## Problem description
Write out, word for word, the text of every record below, and leave the pictures out of your answer.

## Excerpted records
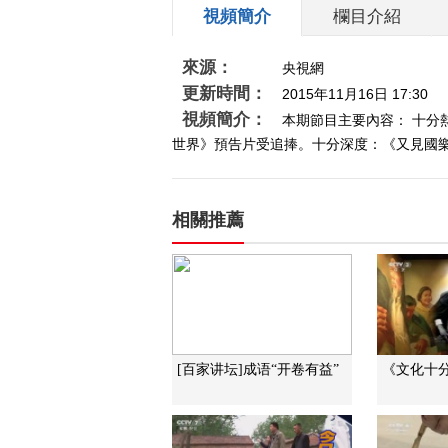
視頻簡介
欄目介紹
來源：
央視網
更新時間：
2015年11月16日 17:30
視頻簡介：
本期節目主要內容： 十
世界》預告片受追捧。十分深度：《又見國樂》
相關推薦
[百家讲坛]成语“开卷有益”
《文化十分》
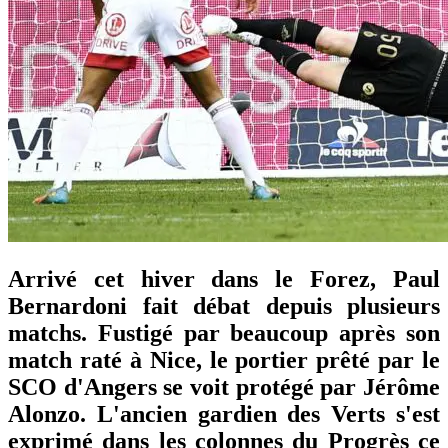
Arrivé cet hiver dans le Forez, Paul
Bernardoni fait débat depuis plusieurs
matchs. Fustigé par beaucoup après son
match raté à Nice, le portier prêté par le
SCO d'Angers se voit protégé par Jérôme
Alonzo. L'ancien gardien des Verts s'est
exprimé dans les colonnes du Progrès ce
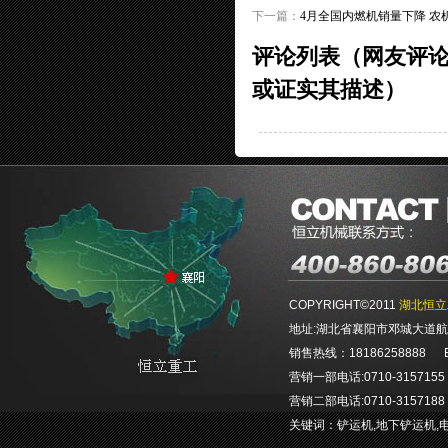
下一篇：
4月全国内燃机销量下降 农
评论列表（网友评
或证实其描述）
COPYRIGHT©2011
湖北恒立
地址:湖北省襄阳市邓城大道航空航
销售热线：18186258888 E-ma
营销一部电话:0710-3157155 0
营销二部电话:0710-3157188 0
关键词：
铲运机
,
地下铲运机
,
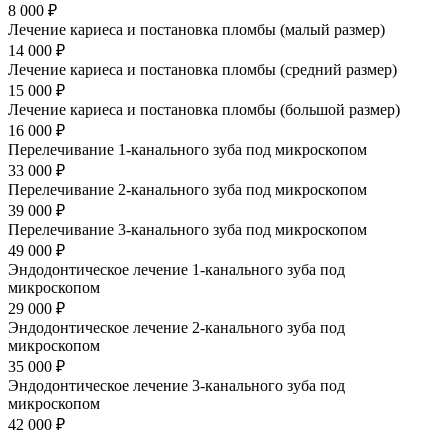
8 000 ₽
Лечение кариеса и постановка пломбы (малый размер)
14 000 ₽
Лечение кариеса и постановка пломбы (средний размер)
15 000 ₽
Лечение кариеса и постановка пломбы (большой размер)
16 000 ₽
Перелечивание 1-канального зуба под микроскопом
33 000 ₽
Перелечивание 2-канального зуба под микроскопом
39 000 ₽
Перелечивание 3-канального зуба под микроскопом
49 000 ₽
Эндодонтическое лечение 1-канального зуба под
микроскопом
29 000 ₽
Эндодонтическое лечение 2-канального зуба под
микроскопом
35 000 ₽
Эндодонтическое лечение 3-канального зуба под
микроскопом
42 000 ₽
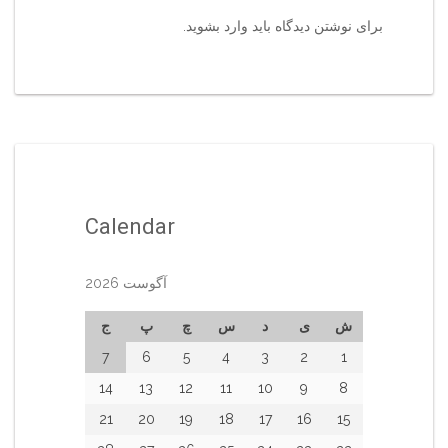
برای نوشتن دیدگاه باید
وارد بشوید
.
Calendar
آگوست 2026
ش
ی
د
س
چ
پ
ج
7
6
5
4
3
2
1
14
13
12
11
10
9
8
21
20
19
18
17
16
15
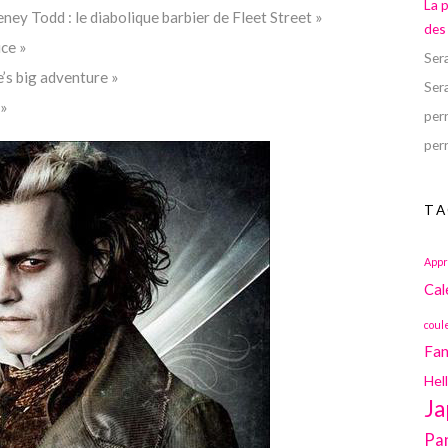
La 
ney Todd : le diabolique barbier de Fleet Street »
des
ice »
Ser
e’s big adventure »
Ser
 »
perr
perr
TA
Appr
Cal
coul
Fan
Hel
Ja
Pa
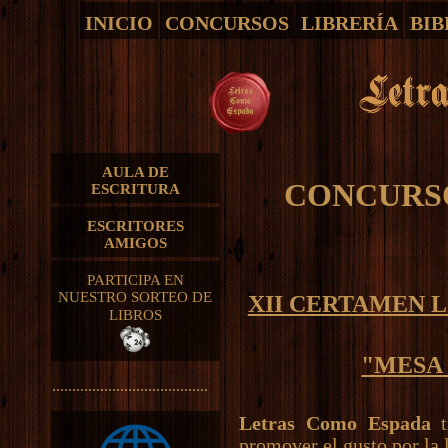
INICIO
CONCURSOS
LIBRERÍA
BIB
AULA DE
CONCURSO
ESCRITURA
ESCRITORES
AMIGOS
PARTICIPA EN
NUESTRO SORTEO DE
XII CERTAMEN L
LIBROS
"MESA
.......................................
Letras Como Espada
t
promover el gusto por la l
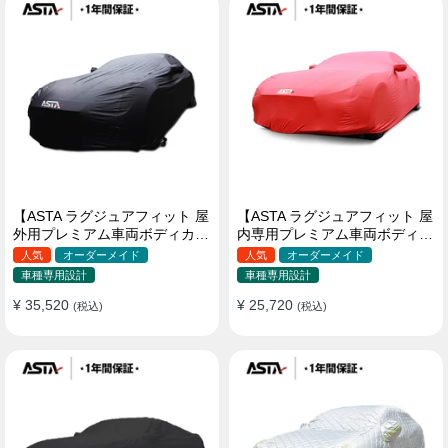
【ASTA ラグジュアフィット 屋
【ASTA ラグジュアフィット 屋
外用プレミアム車両ボディカバ
内専用プレミアム車両ボディカ
ー】PUレザー製 オーダーメイ
バー】オーダーメイド 最高級
人気
オーダーメイド
人気
オーダーメイド
ド 高級感 裏起毛車カバー 強風
生地 柔かい 裏起毛車カバー
車種専用設計
車種専用設計
対策
¥ 35,520
¥ 25,720
(税込)
(税込)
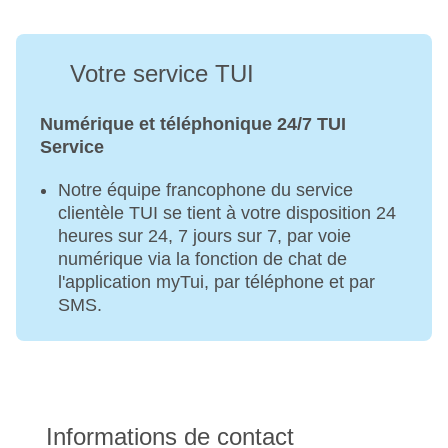
Votre service TUI
Numérique et téléphonique 24/7 TUI
Service
Notre équipe francophone du service
clientèle TUI se tient à votre disposition 24
heures sur 24, 7 jours sur 7, par voie
numérique via la fonction de chat de
l'application myTui, par téléphone et par
SMS.
Informations de contact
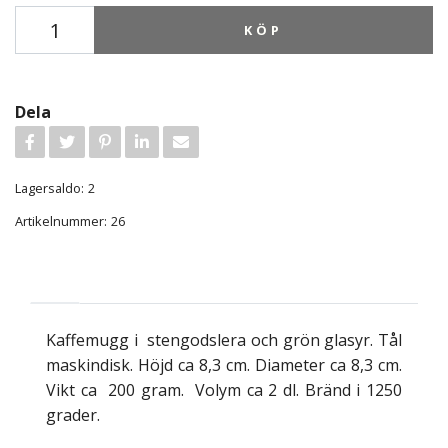
KÖP
Dela
Lagersaldo:
2
Artikelnummer:
26
Kaffemugg i stengodslera och grön glasyr. Tål
maskindisk. Höjd ca 8,3 cm. Diameter ca 8,3 cm.
Vikt ca 200 gram. Volym ca 2 dl. Bränd i 1250
grader.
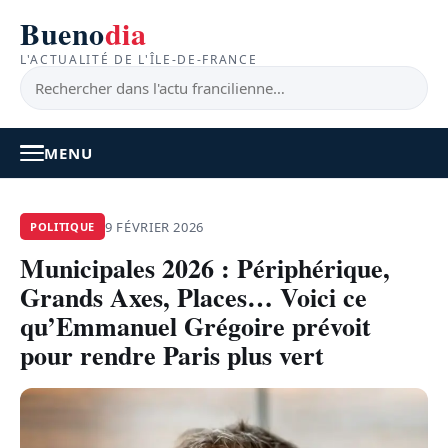
Bueno
dia
L'ACTUALITÉ DE L'ÎLE-DE-FRANCE
MENU
À LA UNE
9 FÉVRIER 2026
POLITIQUE
Municipales 2026 : Périphérique,
ACTUALITÉ
Grands Axes, Places… Voici ce
BONS PLANS
qu’Emmanuel Grégoire prévoit
pour rendre Paris plus vert
FEEL GOOD
FAITS DIVERS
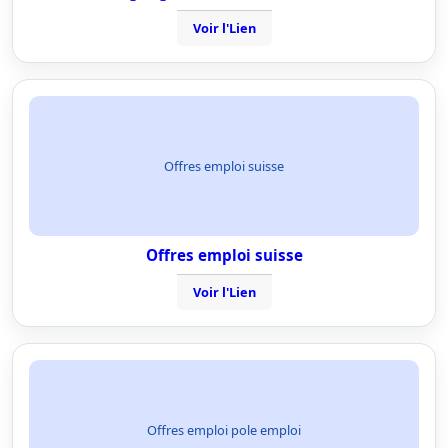
Voir l'Lien
Offres emploi suisse
Offres emploi suisse
Voir l'Lien
Offres emploi pole emploi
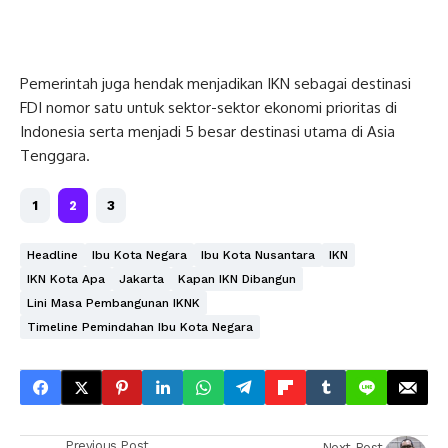
Pemerintah juga hendak menjadikan IKN sebagai destinasi
FDI nomor satu untuk sektor-sektor ekonomi prioritas di
Indonesia serta menjadi 5 besar destinasi utama di Asia
Tenggara.
1
2
3
Headline
Ibu Kota Negara
Ibu Kota Nusantara
IKN
IKN Kota Apa
Jakarta
Kapan IKN Dibangun
Lini Masa Pembangunan IKNK
Timeline Pemindahan Ibu Kota Negara
Previous Post
Next Post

## Output of the task
視頻簡介
欄目介紹
來源：
央視網
更新時間：
2015年11月16日 17:30
視頻簡介：
本期節目主要內容： 十
世界》預告片受追捧。十分深度：《又見國樂》
相關推薦
[百家讲坛]成语“开卷有益”
《文化十分》
Arrivé cet hiver dans le Forez, Paul
Bernardoni fait débat depuis plusieurs
matchs. Fustigé par beaucoup après son
match raté à Nice, le portier prêté par le
SCO d'Angers se voit protégé par Jérôme
Alonzo. L'ancien gardien des Verts s'est
exprimé dans les colonnes du Progrès ce
下一篇：
4月全国内燃机销量下降 农
评论列表（网友评
或证实其描述）
COPYRIGHT©2011
湖北恒立
地址:湖北省襄阳市邓城大道航空航
销售热线：18186258888 E-ma
营销一部电话:0710-3157155 0
营销二部电话:0710-3157188 0
关键词：
铲运机
,
地下铲运机
,
8 000 ₽
Лечение кариеса и постановка пломбы (малый размер)
14 000 ₽
Лечение кариеса и постановка пломбы (средний размер)
15 000 ₽
Лечение кариеса и постановка пломбы (большой размер)
16 000 ₽
Перелечивание 1-канального зуба под микроскопом
33 000 ₽
Перелечивание 2-канального зуба под микроскопом
39 000 ₽
Перелечивание 3-канального зуба под микроскопом
49 000 ₽
Эндодонтическое лечение 1-канального зуба под
микроскопом
29 000 ₽
Эндодонтическое лечение 2-канального зуба под
микроскопом
35 000 ₽
Эндодонтическое лечение 3-канального зуба под
микроскопом
42 000 ₽
برای نوشتن دیدگاه باید
وارد بشوید
.
Calendar
آگوست 2026
ش
ی
د
س
چ
پ
ج
7
6
5
4
3
2
1
14
13
12
11
10
9
8
21
20
19
18
17
16
15
La 
ney Todd : le diabolique barbier de Fleet Street »
des
ice »
Ser
e’s big adventure »
Ser
 »
perr
perr
TA
Appr
Cal
coul
Fan
Hel
Ja
Pa
INICIO
CONCURSOS
LIBRERÍA
BIB
AULA DE
CONCURSO
ESCRITURA
ESCRITORES
AMIGOS
PARTICIPA EN
NUESTRO SORTEO DE
XII CERTAMEN L
LIBROS
"MESA
.......................................
Letras Como Espada
t
promover el gusto por la l
【ASTA ラグジュアフィット 屋
【ASTA ラグジュアフィット 屋
外用プレミアム車両ボディカバ
内専用プレミアム車両ボディカ
ー】PUレザー製 オーダーメイ
バー】オーダーメイド 最高級
人気
オーダーメイド
人気
オーダーメイド
ド 高級感 裏起毛車カバー 強風
生地 柔かい 裏起毛車カバー
車種専用設計
車種専用設計
対策
¥ 35,520
¥ 25,720
(税込)
(税込)
Votre service TUI
Numérique et téléphonique 24/7 TUI
Service
Notre équipe francophone du service
clientèle TUI se tient à votre disposition 24
heures sur 24, 7 jours sur 7, par voie
numérique via la fonction de chat de
l'application myTui, par téléphone et par
SMS.
Informations de contact
KÖP
Dela
Lagersaldo:
2
Artikelnummer:
26
Kaffemugg i stengodslera och grön glasyr. Tål
maskindisk. Höjd ca 8,3 cm. Diameter ca 8,3 cm.
Vikt ca 200 gram. Volym ca 2 dl. Bränd i 1250
grader.
Bueno
dia
L'ACTUALITÉ DE L'ÎLE-DE-FRANCE
MENU
À LA UNE
9 FÉVRIER 2026
POLITIQUE
Municipales 2026 : Périphérique,
ACTUALITÉ
Grands Axes, Places… Voici ce
BONS PLANS
qu’Emmanuel Grégoire prévoit
pour rendre Paris plus vert
FEEL GOOD
FAITS DIVERS
Voir l'Lien
Offres emploi suisse
Offres emploi suisse
Voir l'Lien
Offres emploi pole emploi
Pemerintah juga hendak menjadikan IKN sebagai destinasi
FDI nomor satu untuk sektor-sektor ekonomi prioritas di
Indonesia serta menjadi 5 besar destinasi utama di Asia
Tenggara.
1
2
3
Headline
Ibu Kota Negara
Ibu Kota Nusantara
IKN
IKN Kota Apa
Jakarta
Kapan IKN Dibangun
Lini Masa Pembangunan IKNK
Timeline Pemindahan Ibu Kota Negara
Previous Post
Next Post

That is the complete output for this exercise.